Someone I know is using the Dexcom G6 CGM device (CGM = Continuous Glucose Monitoring). It is a pretty amazing device. It takes a glucose measurement every 5 min without requiring you to prick your finger and using strips. I’m told it is life changing for people who have diabetes and I can see why.

A little exploration led me to find their developer portal. I love when companies have a developer.COMPANY.com web site.

As I explored the documentation, I found that Dexcom uses OAuth2 as the protocol to authorize access, so I immediately started looking at ways to integrate it with Auth0.

Auth0 has support for connecting to generic OAuth2 authorization servers, all you need to provide is:

  1. The login endpoint (where authentication starts).
  2. The token exchange endpoint.
  3. An implementation of a function to get a user profile (or a user_id at minimum).
  4. Optional headers & scope

Dexcom doesn’t have a user profile endpoint, but luckily, the accessToken that results from a successful login is actually a JWT, and decoding it is super easy. Among other things we can extract the sub property which identifies a user uniquely.

function(accessToken, ctx, cb) {
    
    const token = require("jwt-decode")(accessToken);
    
    const profile = {
      id: token.sub,
    };
  
    cb(null, profile);
  }

This creates a unique User in Auth0. The accessToken is securely stored in the user profile.
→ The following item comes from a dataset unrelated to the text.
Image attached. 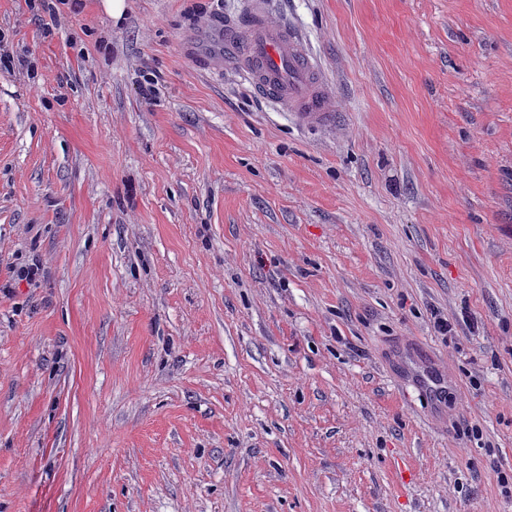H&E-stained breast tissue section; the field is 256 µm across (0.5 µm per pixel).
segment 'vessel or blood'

Dexcom also supports requesting offline_access as the scope, which results in both an accessToken and a refresh_token to be issued.

Your system can then use the Auth0 Management API to retrieve these values and call the Dexcom API to access all sorts of interesting information.

To retrieve sensitive information from the user profile (like the IdP access_token), you need the scope read:user_idp_tokens.